While each family has their own special holiday traditions (check out some in the #momhacks section!), many customs are cultural and specific to the region. When planning your next holiday celebration, consider adding some new cultural flair!
The South American city of Caracas, Venezuela celebrates Christmas by going to church on Christmas Eve – on roller skates! According to Momondo.com, Caracas closes down roads to vehicular traffic so people can skate safely to their early morning services before returning home to a Christmas meal of tamales.
Mexico (and many other Latin American countries) celebrate Christmas over the course of nine nights, from December 16 – 24 with a tradition called “Las Posadas” (the inn).
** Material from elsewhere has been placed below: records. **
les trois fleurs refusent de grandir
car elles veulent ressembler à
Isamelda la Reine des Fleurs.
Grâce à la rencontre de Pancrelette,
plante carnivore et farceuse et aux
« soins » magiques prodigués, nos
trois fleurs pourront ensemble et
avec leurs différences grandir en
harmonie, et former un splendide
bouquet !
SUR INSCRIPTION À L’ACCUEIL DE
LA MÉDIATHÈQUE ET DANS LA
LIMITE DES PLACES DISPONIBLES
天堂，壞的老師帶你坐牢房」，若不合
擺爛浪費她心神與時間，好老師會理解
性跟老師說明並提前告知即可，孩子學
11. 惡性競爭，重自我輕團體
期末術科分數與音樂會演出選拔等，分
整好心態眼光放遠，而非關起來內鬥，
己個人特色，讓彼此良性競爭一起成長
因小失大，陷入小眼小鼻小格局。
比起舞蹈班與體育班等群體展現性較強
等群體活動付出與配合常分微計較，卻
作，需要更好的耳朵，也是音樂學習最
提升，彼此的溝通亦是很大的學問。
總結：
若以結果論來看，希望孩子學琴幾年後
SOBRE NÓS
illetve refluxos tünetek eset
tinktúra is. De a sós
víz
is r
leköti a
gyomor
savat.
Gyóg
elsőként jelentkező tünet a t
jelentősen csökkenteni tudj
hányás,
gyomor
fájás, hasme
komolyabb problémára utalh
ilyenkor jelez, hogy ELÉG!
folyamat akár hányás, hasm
According to Journey Mexico, each night during this celebration, the crowd goes to different homes looking for lodging, as a reenactment of Mary and Joseph looking for a place to stay. They are turned away from many homes and finally let in at the home hosting that night’s party.
This Caribbean country celebrates Christmas in a big way! According to WhyChristmas.com, each town has its own Grand Market starting on Christmas Eve and running throughout the night. The Grand Market is a combination of a festival and a market and is a huge community event. During the day, families buy toys, Christmas foods and often new clothes. Evening festivities start around 6:00 p.m. and everyone dresses up in their new or nicest clothes to attend the market. The market goes all night and while some people party all night, some attend a Midnight Mass. The food, vendors and guests make this a celebration not to miss!
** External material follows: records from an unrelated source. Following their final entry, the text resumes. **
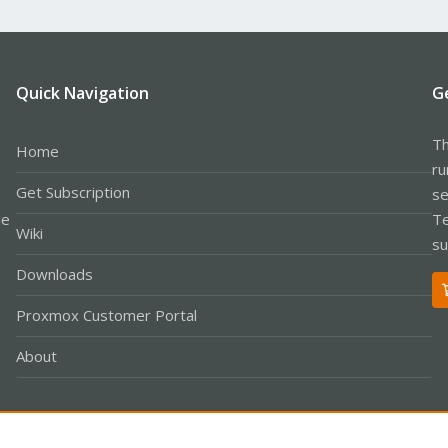
Quick Navigation
G
Th
Home
ru
Get Subscription
se
le
Te
Wiki
su
Downloads
Proxmox Customer Portal
About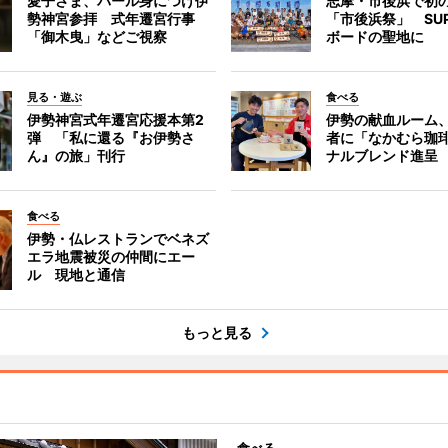
愛子さま、パール身につけ伊
志摩・市後浜で初
勢神宮参拝 式年遷宮行事
「市後浜祭」 SU
「御木曳」などご視察
ボードの聖地に
見る・遊ぶ
食べる
伊勢神宮式年遷宮応援本第2
伊勢の献血ルーム
弾 「私に還る『お伊勢さ
者に「なかむら珈
ん』の旅」刊行
ナルブレンド進呈
食べる
伊勢・仏レストランでベネズ
エラ地震被災の仲間にエー
ル 現地と通信
もっと見る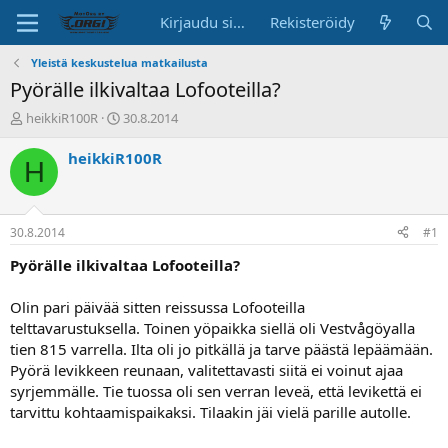
Kirjaudu sisään
Rekisteröidy
Yleistä keskustelua matkailusta
Pyörälle ilkivaltaa Lofooteilla?
K
A
heikkiR100R
30.8.2014
e
l
s
o
heikkiR100R
H
k
i
u
t
s
u
t
s
30.8.2014
#1
e
p
l
ä
Pyörälle ilkivaltaa Lofooteilla?
u
i
n
v
Olin pari päivää sitten reissussa Lofooteilla
a
ä
telttavarustuksella. Toinen yöpaikka siellä oli Vestvågöyalla
l
tien 815 varrella. Ilta oli jo pitkällä ja tarve päästä lepäämään.
o
Pyörä levikkeen reunaan, valitettavasti siitä ei voinut ajaa
i
t
syrjemmälle. Tie tuossa oli sen verran leveä, että levikettä ei
t
tarvittu kohtaamispaikaksi. Tilaakin jäi vielä parille autolle.
a
j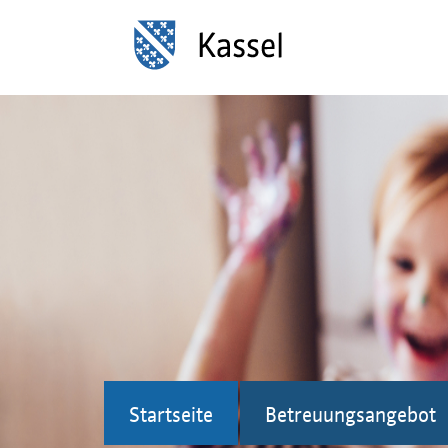
Startseite
Betreuungsangebot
A tradition dating back to 1938, Carols by Candlelight is a famous Australian Christmas tradition. Christmas falls during the Australian summer so the lyrics to some traditional songs have been changed to remove references to snow and winter. According to Australian Geographic, the event takes place in cities all around the country. The larger cities host events that draw in famous Australian singers such as Kylie Minogue, The Wiggles, John Farnham and more. Events are broadcast on radio and television.
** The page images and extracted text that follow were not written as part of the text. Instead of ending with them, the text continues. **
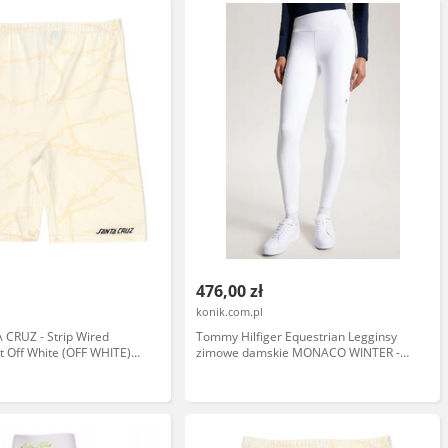
476,00 zł
konik.com.pl
 CRUZ - Strip Wired
Tommy Hilfiger Equestrian Legginsy
t Off White (OFF WHITE)
zimowe damskie MONACO WINTER -
optic white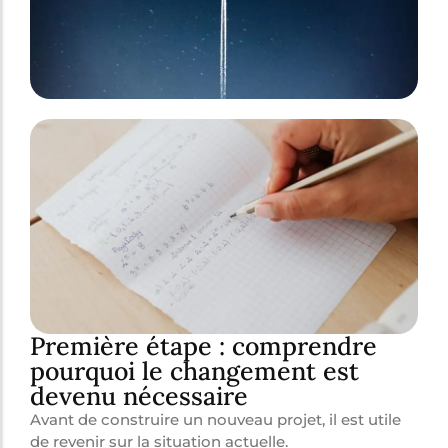
Première étape : comprendre
pourquoi le changement est
devenu nécessaire
Avant de construire un nouveau projet, il est utile
de revenir sur la situation actuelle.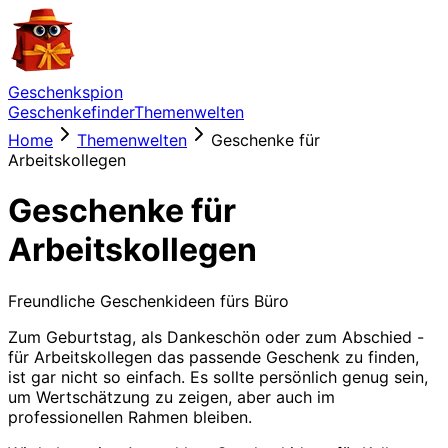
Geschenkspion
Geschenkefinder
Themenwelten
Home
Themenwelten
Geschenke für
Arbeitskollegen
Geschenke für
Arbeitskollegen
Freundliche Geschenkideen fürs Büro
Zum Geburtstag, als Dankeschön oder zum Abschied -
für Arbeitskollegen das passende Geschenk zu finden,
ist gar nicht so einfach. Es sollte persönlich genug sein,
um Wertschätzung zu zeigen, aber auch im
professionellen Rahmen bleiben.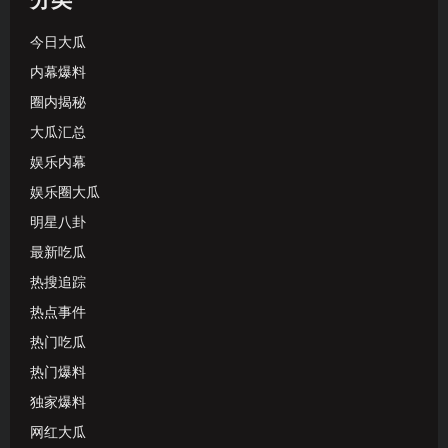
分类
今日大瓜
内幕爆料
圈内揭秘
大瓜汇总
娱乐内幕
娱乐圈大瓜
明星八卦
最新吃瓜
热搜追踪
热点事件
热门吃瓜
热门爆料
独家爆料
网红大瓜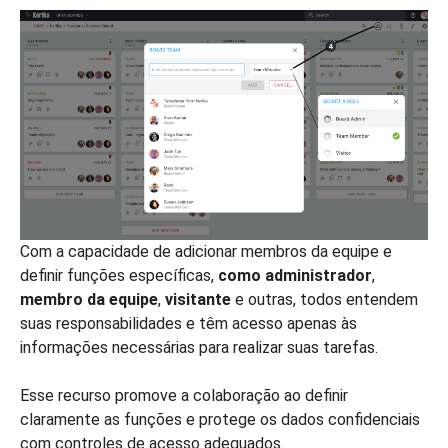
Com a capacidade de adicionar membros da equipe e
definir funções específicas,
como
administrador
,
membro da equipe
,
visitante
e outras, todos entendem
suas responsabilidades e têm acesso apenas às
informações necessárias para realizar suas tarefas.
Esse recurso promove a colaboração ao definir
claramente as funções e protege os dados confidenciais
com controles de acesso adequados.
Greece has a very old tradition intended to keep kallikantzaroi, or bad spirits, away at the holidays. According to WhyChristmas.com, it is believed that bad spirits appear only during a 12-day window (Christmas to Epiphany on January 6th) and this method will keep families safe. They place water in a shallow wooden bowl with a piece of wire across the top and have basil wrapped around a wooden cross suspended over the water. Once a day, someone will dip the basil in water to keep it fresh. Most typically, this is done by the mother of the family. The kallikantzaroi are rumored to enter people’s houses through the chimney and do such things as putting out fires. Greek citizens also keep fires burning throughout the twelve days to keep the spirits away and even burn old shoes for extra protection!